Alpha 2 Adrenergic receptor agonists could prolong the duration of action of bupivacaine and improve the quality of analgesia [12,13], by causing local vasoconstriction [12] and increasing the potassium conductance in Ad and C fibers [13,14]. They may also potentiate the action of local anesthetic by entering the central nervous system either via systemic absorption or by diffusion into the cerebrospinal fluid and reach alpha 2 receptors in the superficial laminae of the spinal cord and brainstem [15], or indirectly activating spinal cholinergic neurons [16].

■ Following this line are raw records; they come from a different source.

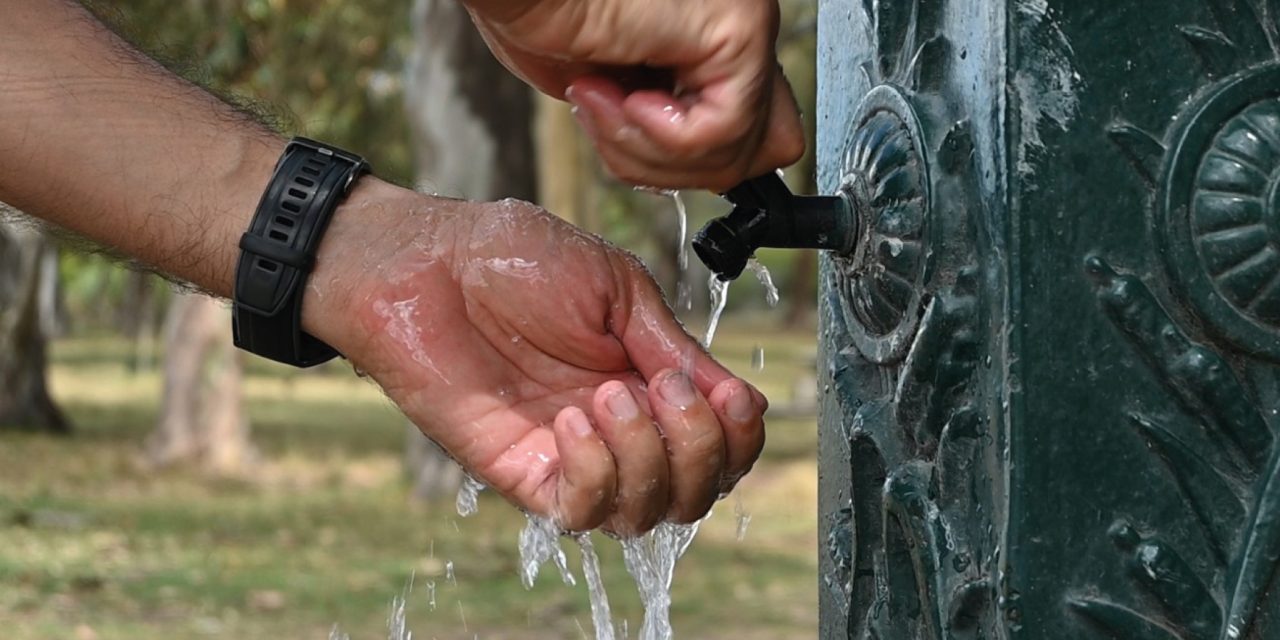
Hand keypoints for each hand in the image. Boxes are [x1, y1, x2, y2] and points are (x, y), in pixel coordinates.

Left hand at [313, 182, 766, 534]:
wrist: (428, 263)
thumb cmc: (515, 259)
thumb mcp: (618, 288)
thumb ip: (670, 347)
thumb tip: (737, 397)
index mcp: (649, 382)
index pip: (721, 445)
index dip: (740, 435)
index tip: (730, 396)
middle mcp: (618, 430)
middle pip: (694, 493)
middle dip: (702, 449)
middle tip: (667, 388)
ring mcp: (571, 455)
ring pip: (645, 513)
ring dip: (647, 457)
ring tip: (606, 393)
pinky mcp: (520, 473)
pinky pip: (580, 512)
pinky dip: (595, 472)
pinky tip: (572, 419)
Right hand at [462, 0, 804, 190]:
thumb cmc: (539, 10)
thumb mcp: (612, 91)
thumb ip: (668, 122)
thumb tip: (703, 162)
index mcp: (717, 33)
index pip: (759, 128)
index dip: (689, 155)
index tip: (623, 125)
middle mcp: (743, 21)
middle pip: (763, 151)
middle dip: (676, 166)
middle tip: (611, 119)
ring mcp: (749, 22)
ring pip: (734, 157)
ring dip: (645, 151)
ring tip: (598, 98)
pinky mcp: (741, 31)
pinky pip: (719, 136)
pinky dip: (653, 138)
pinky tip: (613, 93)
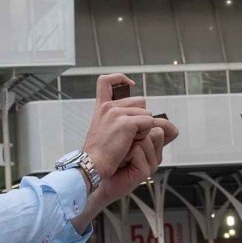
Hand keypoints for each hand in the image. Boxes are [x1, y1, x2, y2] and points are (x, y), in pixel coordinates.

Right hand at [81, 75, 177, 204]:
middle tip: (130, 135)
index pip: (106, 81)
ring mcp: (117, 113)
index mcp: (101, 107)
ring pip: (147, 113)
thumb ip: (117, 119)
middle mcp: (109, 107)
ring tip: (129, 140)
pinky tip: (132, 142)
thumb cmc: (99, 154)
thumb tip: (139, 116)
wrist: (92, 164)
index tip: (130, 85)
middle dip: (141, 117)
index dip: (120, 78)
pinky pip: (149, 123)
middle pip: (140, 101)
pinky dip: (145, 134)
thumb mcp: (104, 130)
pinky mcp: (127, 123)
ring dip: (144, 127)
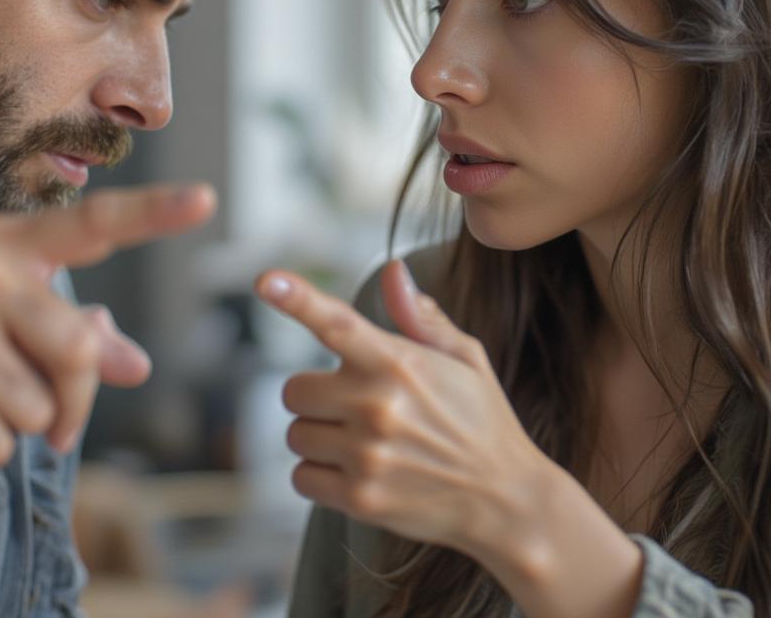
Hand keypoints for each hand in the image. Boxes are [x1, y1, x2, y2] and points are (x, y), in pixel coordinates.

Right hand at [0, 183, 214, 465]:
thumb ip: (71, 336)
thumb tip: (138, 364)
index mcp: (7, 245)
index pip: (91, 223)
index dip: (153, 212)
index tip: (206, 199)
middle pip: (78, 350)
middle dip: (74, 402)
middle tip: (54, 422)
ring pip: (40, 406)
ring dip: (16, 425)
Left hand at [254, 260, 551, 562]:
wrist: (506, 500)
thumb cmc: (481, 418)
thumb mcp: (465, 358)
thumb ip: (420, 317)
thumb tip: (393, 270)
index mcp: (399, 363)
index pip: (337, 323)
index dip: (297, 298)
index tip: (265, 280)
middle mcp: (377, 406)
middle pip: (294, 390)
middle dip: (316, 396)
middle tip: (353, 406)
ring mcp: (367, 455)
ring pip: (295, 434)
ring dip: (318, 436)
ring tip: (363, 441)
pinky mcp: (360, 499)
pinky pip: (301, 477)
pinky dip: (319, 475)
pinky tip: (356, 471)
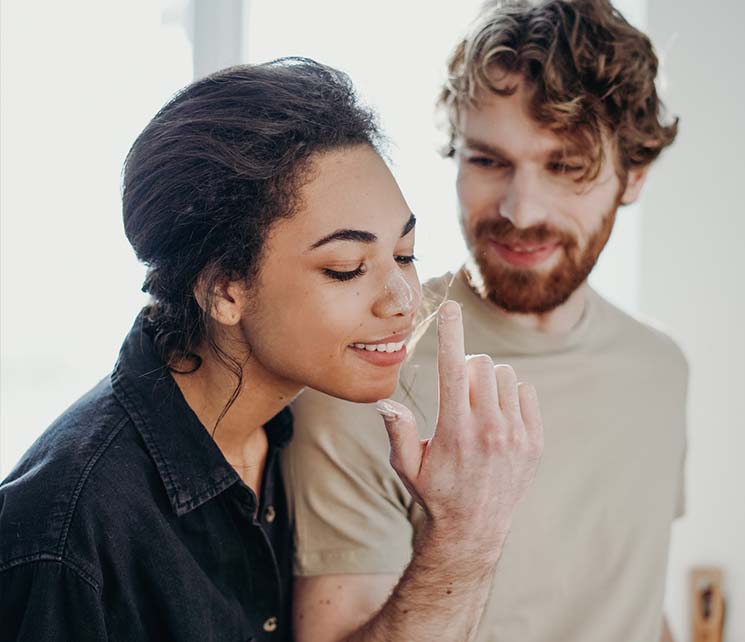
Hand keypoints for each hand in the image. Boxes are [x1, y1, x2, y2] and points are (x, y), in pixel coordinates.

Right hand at [376, 300, 542, 560]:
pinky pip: (526, 392)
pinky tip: (498, 416)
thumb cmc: (433, 493)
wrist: (473, 530)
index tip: (450, 307)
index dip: (450, 331)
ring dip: (489, 381)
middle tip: (457, 390)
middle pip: (482, 364)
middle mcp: (488, 428)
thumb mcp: (405, 466)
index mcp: (454, 429)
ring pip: (506, 376)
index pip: (452, 366)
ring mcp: (516, 435)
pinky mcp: (534, 442)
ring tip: (477, 406)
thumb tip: (385, 401)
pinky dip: (511, 395)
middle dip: (466, 367)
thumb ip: (397, 429)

Caudal epidural anesthesia is one of the most common regional techniques used in the pediatric age group. It is recommended for most infraumbilical surgical procedures like herniorrhaphy, operations on the urogenital tract, anus and rectum and orthopedic procedures on the lower extremities.

The disadvantage of single-shot caudal anesthesia is the relatively limited duration of postoperative analgesia. Dexmedetomidine, although currently available for iv use only, has been successfully administered epidurally for postoperative analgesia in humans in clinical trials [13,18-20].

The present study demonstrated that addition of dexmedetomidine to caudal bupivacaine prolongs duration of analgesia, provides better quality of sleep and prolong duration of arousal sedation and better hemodynamic stability to the children compared to only caudal bupivacaine. Intraoperative diastolic, systolic blood pressure and heart rate decreases significantly after around 45 mins but not to the acceptable limit.

In a recent prospective randomized double blind study, the effects of caudal clonidine and dexmedetomidine as an adjunct to caudal bupivacaine for postoperative analgesia in pediatric patients undergoing sub-umbilical surgeries have been studied. 90 patients aged 1 to 8 years scheduled for sub-umbilical surgeries were randomly allocated into three groups of 30 patients each. Group A received 1 ml/kg of 0.25% bupivacaine with dexmedetomidine 2 μg/Kg in normal saline 1 ml. Group B received 1 ml/kg of 0.25% bupivacaine with clonidine 2 μg/Kg in normal saline 1 ml and Group C received 1 ml/kg of 0.25% bupivacaine with normal saline 1ml. All the patients in their study remained hemodynamically stable throughout the intraoperative and postoperative period. Addition of either dexmedetomidine 2 μg/kg or clonidine 2 μg/kg to 0.25% caudal bupivacaine significantly prolonged the postoperative analgesia time without increasing the incidence of side effects like nausea, vomiting, pruritis or urinary retention.

No episodes of clinically significant postoperative respiratory depression, hypotension, or bradycardia were identified.

In this study, we used the FLACC Pain Scale. Previous studies of pediatric postoperative caudal analgesia have alternatively used the Children’s Hospital of Eastern Ontario Pain Scale [21], the Children and Infants Postoperative Pain Scale [22] or the Objective Pain Scale [23].

So we conclude that addition of dexmedetomidine (2 µg/kg) to caudal bupivacaine 0.25% (1 ml/kg) prolongs duration of analgesia, provides better quality of sleep and prolong duration of arousal sedation and better hemodynamic stability to the children compared to only caudal bupivacaine 0.25% (1 ml/kg).